To date, solutions for drilling automation have focused on assisting functionalities to the drilling process by the mean of fault detection, isolation and recovery (FDIR) functions, safe operating envelopes (SOE), control methods applied to a few parameters, and automated standard procedures. Yet, the decision to execute different functions has been left to a human operator. In this paper, we address the next level in drilling automation: a method to achieve autonomous drilling.

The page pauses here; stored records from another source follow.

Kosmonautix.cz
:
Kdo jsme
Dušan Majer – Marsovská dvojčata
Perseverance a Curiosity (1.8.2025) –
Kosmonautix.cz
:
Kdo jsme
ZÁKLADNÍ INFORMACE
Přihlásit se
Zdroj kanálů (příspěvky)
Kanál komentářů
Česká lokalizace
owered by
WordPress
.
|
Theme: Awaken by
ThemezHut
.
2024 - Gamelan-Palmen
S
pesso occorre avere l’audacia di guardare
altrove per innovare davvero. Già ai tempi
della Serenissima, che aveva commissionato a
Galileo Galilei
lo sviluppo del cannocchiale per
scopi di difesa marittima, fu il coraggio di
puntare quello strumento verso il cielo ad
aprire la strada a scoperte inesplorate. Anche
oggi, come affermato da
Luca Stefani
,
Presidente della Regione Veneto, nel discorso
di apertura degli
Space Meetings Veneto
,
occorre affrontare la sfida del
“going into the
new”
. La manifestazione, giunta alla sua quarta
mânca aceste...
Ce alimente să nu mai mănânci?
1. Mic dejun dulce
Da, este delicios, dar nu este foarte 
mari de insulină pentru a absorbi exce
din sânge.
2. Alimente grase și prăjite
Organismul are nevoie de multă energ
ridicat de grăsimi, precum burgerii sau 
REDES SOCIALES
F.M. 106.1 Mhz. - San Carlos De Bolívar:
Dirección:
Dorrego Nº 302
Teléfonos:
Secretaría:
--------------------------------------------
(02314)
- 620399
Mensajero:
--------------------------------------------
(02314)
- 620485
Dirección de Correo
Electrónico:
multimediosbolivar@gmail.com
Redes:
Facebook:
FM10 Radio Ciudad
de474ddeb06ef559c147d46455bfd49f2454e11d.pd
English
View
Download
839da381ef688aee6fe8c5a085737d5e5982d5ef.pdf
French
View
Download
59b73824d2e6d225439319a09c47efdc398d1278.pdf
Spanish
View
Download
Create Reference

Autonomous drilling requires that the software solution is capable to adapt itself to unexpected situations, to learn both online and from experience, all this in a timely fashion and with incomplete information. Our approach to autonomous drilling is based on the minimization of a "cost" function that incorporates both performance evaluations and risk assessments, in order to reach a certain goal. Here, our objective is to minimize the drilling time to arrive at the section total depth (TD). This time evaluation also includes possible delays that could be incurred in case of drilling incidents.

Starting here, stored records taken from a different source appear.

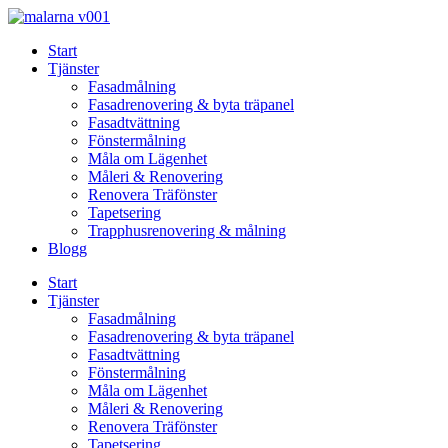
Skip
to
Start
content
Tjänster
Fasadmålning
Fasadrenovering & byta träpanel
Fasadtvättning
Fönstermålning
Måla om Lägenhet
Måleri & Renovering
Renovera Träfönster
Tapetsering
Trapphusrenovering & målning
Blogg
Start
Tjänster
Fasadmålning
Fasadrenovering & byta träpanel
Fasadtvättning
Fönstermålning
Måla om Lägenhet
Måleri & Renovering
Renovera Träfönster
Tapetsering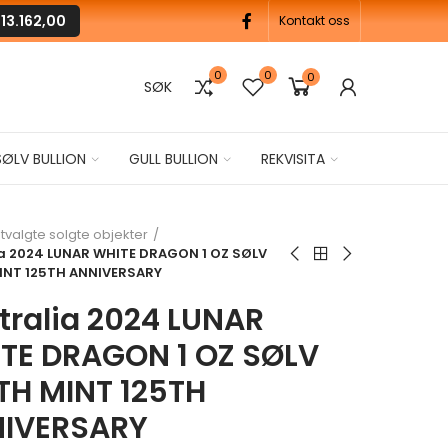
M
13.162,00
Kontakt oss
0
0
0
SØK
SØLV BULLION
GULL BULLION
REKVISITA
tvalgte solgte objekter
ia 2024 LUNAR WHITE DRAGON 1 OZ SØLV
INT 125TH ANNIVERSARY
tralia 2024 LUNAR
TE DRAGON 1 OZ SØLV
TH MINT 125TH
IVERSARY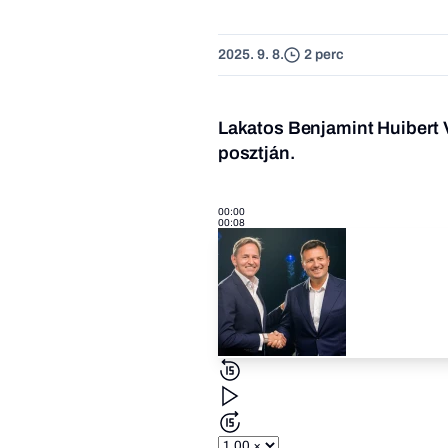
2025. 9. 8.
2 perc
Lakatos Benjamint Huibert 
posztján.
00:00
00:08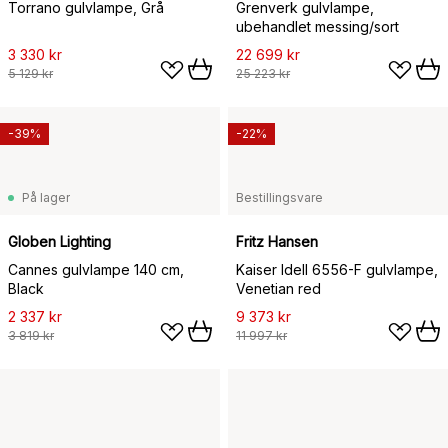
Torrano gulvlampe, Grå
Grenverk gulvlampe,
ubehandlet messing/sort ​
3 330 kr
22 699 kr
5 129 kr
25 223 kr
-39%
-22%
På lager
Bestillingsvare
Globen Lighting
Fritz Hansen
Cannes gulvlampe 140 cm,
Kaiser Idell 6556-F gulvlampe,
Black
Venetian red
2 337 kr
9 373 kr
3 819 kr
11 997 kr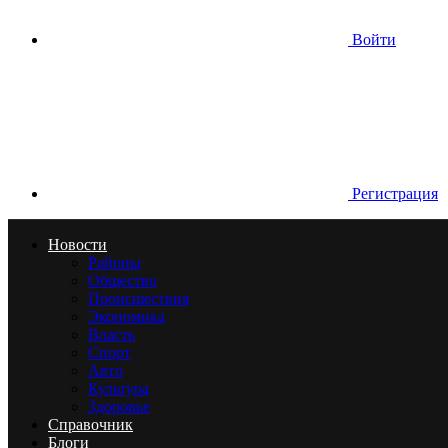
Войти
Регистрация
Новости
Районы
Общество
Происшествия
Экономика
Власть
Спорт
Авто
Культура
Здоровье
Справочник
Блоги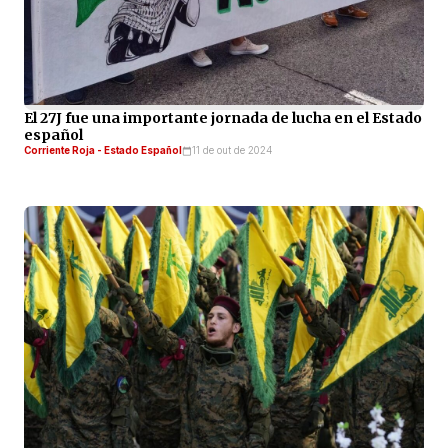
El 27J fue una importante jornada de lucha en el Estado
español
Corriente Roja - Estado Español
11 de out de 2024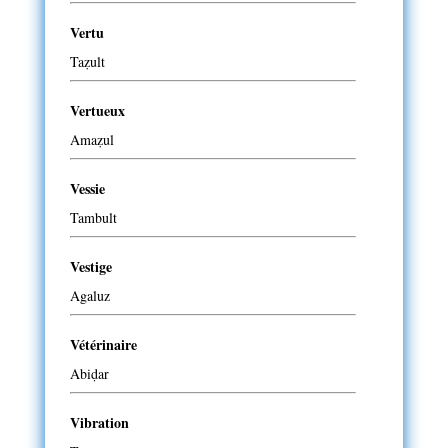
Vertu
Taẓult
Vertueux
Amaẓul
Vessie
Tambult
Vestige
Agaluz
Vétérinaire
Abiḍar
Vibration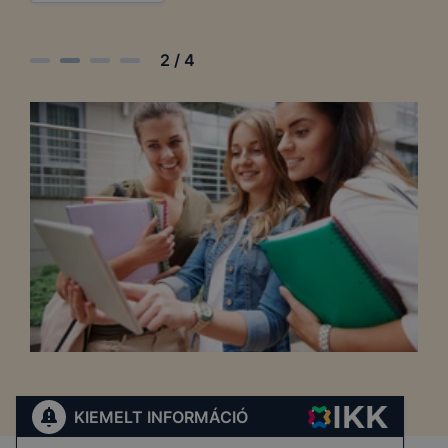
2
/
4
KIEMELT INFORMÁCIÓ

Since the drilling system is non-holonomic, it is necessary to consider all past states in order to evaluate the current state of the system. Thus, the method relies on the propagation of uncertainties for the evaluation of the current situation and foreseeable alternative developments of the drilling operation to reach the section TD. Therefore, the availability of well distributed measurements in space and time, with acceptable accuracies, allows for driving the drilling operation more aggressively than in the case of sparse information of poor quality. On the other hand, when the drilling downhole conditions start to deteriorate, the autonomous drilling function applies, by itself, remedial procedures to keep the time to TD as low as possible.
The novel autonomous drilling method is built on top of existing drilling automation solutions. The necessary adjustments to these systems are also described. A virtual test rig environment that is a replicate of an actual full-scale test rig, is used to develop and qualify the new autonomous drilling solution, before a final demonstration on an actual full-scale test rig.
The automatic management focusing at the same time on short, medium and long-term horizons when balancing between performance and risk is the key factor to obtain a software solution that adapts itself to unexpected situations. Concomitantly, the use of systematic error propagation enables to learn from past measurements what are normal and abnormal states of the drilling system, therefore fulfilling the main requirements of an autonomous system.